### [DIRECTIVE]
Reproduce the text on early Spectrum games word for word in full.

### [TEXT]
______________________________
Take the game Horace Goes Skiing for example. Check out these state of the art graphics. And the gameplay! You could move Horace left AND right!
Another staple of the Spectrum was the text based adventure game. These dispensed with graphics and moving characters completely, opting instead for descriptions of what was happening. The player would simply type instructions such as ‘go north’ to move to the next location.
But the rubbish nature of the graphics eventually forced programmers to be wildly creative with gameplay resulting in some of the cleverest, most inventive games ever made.
Sinclair brought out a 128k memory version, allowing software companies to make games like Chaos (chess with wizards), Laser Squad, (vast tactical warfare) and Elite (a never-ending space trading game). Soon, the Spectrum had become the most popular home computer in Europe. Kids at school that had the rival Commodore 64 were losers – the ‘Speccy’ was king.
______________________________
### [DATA FOR REVIEW]
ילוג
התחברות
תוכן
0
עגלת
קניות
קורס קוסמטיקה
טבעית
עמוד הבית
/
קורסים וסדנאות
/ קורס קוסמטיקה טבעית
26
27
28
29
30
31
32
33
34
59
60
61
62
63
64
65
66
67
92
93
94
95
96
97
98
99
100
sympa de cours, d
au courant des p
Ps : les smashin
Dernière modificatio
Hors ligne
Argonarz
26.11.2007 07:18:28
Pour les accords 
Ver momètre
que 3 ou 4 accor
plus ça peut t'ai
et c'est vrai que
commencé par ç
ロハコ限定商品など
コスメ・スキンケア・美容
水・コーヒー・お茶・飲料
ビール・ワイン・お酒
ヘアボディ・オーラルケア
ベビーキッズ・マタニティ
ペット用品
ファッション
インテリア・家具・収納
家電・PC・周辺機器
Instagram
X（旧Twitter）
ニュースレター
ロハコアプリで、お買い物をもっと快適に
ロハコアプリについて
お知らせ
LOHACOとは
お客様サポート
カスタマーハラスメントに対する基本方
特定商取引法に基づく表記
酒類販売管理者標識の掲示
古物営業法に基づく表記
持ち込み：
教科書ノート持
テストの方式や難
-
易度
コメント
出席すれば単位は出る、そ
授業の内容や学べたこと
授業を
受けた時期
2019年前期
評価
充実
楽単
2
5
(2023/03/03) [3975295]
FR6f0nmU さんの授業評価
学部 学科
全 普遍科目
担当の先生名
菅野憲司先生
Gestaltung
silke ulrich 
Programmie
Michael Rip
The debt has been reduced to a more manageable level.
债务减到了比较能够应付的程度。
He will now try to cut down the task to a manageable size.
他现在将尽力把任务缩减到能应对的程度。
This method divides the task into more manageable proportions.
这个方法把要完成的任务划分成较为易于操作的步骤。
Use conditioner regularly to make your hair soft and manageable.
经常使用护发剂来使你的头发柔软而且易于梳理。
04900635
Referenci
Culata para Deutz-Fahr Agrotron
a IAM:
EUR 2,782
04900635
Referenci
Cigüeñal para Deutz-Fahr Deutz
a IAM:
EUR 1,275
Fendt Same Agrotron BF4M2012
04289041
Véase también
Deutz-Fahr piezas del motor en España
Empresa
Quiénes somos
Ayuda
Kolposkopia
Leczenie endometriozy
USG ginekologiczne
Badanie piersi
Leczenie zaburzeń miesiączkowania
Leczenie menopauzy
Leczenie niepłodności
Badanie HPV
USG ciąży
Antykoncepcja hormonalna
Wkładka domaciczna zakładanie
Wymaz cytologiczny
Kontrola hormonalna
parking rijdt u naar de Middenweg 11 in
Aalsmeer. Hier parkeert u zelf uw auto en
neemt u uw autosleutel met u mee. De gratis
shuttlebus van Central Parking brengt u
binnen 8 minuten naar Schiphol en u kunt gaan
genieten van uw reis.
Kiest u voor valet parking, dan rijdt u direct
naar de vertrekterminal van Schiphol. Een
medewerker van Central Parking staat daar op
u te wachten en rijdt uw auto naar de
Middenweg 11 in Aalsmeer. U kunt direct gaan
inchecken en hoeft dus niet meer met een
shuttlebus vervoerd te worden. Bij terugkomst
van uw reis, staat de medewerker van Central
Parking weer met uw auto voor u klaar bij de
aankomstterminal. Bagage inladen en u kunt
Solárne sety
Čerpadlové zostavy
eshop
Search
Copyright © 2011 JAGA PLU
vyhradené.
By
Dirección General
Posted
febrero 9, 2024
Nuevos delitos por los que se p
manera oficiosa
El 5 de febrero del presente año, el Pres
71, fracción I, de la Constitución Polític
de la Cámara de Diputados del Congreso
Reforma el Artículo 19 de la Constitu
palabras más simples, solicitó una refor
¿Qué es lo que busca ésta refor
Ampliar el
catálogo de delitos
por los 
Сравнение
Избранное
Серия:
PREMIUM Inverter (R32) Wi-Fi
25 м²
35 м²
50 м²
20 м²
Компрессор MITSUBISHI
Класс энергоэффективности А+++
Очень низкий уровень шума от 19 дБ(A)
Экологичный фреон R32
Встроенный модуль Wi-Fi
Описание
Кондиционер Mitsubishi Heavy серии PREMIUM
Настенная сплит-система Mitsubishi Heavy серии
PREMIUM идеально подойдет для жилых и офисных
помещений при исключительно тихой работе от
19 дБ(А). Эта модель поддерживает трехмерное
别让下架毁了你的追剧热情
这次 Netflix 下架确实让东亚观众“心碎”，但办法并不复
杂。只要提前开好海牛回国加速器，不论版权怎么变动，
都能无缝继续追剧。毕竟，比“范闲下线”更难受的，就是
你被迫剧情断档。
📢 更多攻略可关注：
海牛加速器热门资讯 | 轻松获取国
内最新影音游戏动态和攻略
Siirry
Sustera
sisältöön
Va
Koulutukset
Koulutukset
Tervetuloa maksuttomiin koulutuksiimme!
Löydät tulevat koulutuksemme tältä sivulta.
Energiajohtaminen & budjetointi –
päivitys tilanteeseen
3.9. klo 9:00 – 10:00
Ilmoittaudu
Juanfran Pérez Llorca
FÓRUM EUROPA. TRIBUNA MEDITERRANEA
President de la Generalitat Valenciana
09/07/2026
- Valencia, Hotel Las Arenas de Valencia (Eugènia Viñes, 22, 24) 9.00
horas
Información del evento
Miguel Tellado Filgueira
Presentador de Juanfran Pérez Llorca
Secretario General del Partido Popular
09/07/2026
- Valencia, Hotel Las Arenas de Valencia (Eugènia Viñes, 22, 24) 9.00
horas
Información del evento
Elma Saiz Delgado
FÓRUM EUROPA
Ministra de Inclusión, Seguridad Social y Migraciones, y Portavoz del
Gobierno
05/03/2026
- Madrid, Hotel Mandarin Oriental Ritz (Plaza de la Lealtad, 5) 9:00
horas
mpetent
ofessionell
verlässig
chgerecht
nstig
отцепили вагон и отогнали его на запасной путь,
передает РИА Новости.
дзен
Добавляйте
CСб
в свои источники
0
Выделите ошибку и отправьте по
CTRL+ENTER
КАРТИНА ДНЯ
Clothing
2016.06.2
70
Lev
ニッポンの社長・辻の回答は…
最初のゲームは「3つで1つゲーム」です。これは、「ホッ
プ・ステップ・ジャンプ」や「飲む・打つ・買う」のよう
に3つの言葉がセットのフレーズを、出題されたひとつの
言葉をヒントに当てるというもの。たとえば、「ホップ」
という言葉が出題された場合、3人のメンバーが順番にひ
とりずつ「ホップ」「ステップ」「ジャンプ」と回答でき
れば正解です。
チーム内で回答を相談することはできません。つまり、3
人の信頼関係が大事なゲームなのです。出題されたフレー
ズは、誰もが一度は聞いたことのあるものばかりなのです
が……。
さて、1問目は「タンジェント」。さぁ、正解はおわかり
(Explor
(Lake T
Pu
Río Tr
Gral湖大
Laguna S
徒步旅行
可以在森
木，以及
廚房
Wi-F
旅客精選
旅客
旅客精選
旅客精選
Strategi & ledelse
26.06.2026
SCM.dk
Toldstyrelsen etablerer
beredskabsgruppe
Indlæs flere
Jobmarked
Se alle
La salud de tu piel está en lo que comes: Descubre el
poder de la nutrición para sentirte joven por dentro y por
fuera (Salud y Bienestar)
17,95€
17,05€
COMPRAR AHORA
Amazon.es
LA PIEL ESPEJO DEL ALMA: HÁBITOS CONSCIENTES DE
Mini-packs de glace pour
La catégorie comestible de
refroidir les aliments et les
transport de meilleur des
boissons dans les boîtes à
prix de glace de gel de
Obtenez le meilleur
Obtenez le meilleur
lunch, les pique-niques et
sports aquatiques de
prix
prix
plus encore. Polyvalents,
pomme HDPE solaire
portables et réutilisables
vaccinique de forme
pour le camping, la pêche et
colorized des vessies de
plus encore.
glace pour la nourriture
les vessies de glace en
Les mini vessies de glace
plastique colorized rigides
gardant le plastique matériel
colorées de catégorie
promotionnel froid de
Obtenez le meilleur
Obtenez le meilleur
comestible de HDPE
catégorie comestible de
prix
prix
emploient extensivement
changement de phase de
______________________________
### [SOLVED EXERCISE]
Take the game Horace Goes Skiing for example. Check out these state of the art graphics. And the gameplay! You could move Horace left AND right!
Another staple of the Spectrum was the text based adventure game. These dispensed with graphics and moving characters completely, opting instead for descriptions of what was happening. The player would simply type instructions such as ‘go north’ to move to the next location.
But the rubbish nature of the graphics eventually forced programmers to be wildly creative with gameplay resulting in some of the cleverest, most inventive games ever made.
Sinclair brought out a 128k memory version, allowing software companies to make games like Chaos (chess with wizards), Laser Squad, (vast tactical warfare) and Elite (a never-ending space trading game). Soon, the Spectrum had become the most popular home computer in Europe. Kids at school that had the rival Commodore 64 were losers – the ‘Speccy’ was king.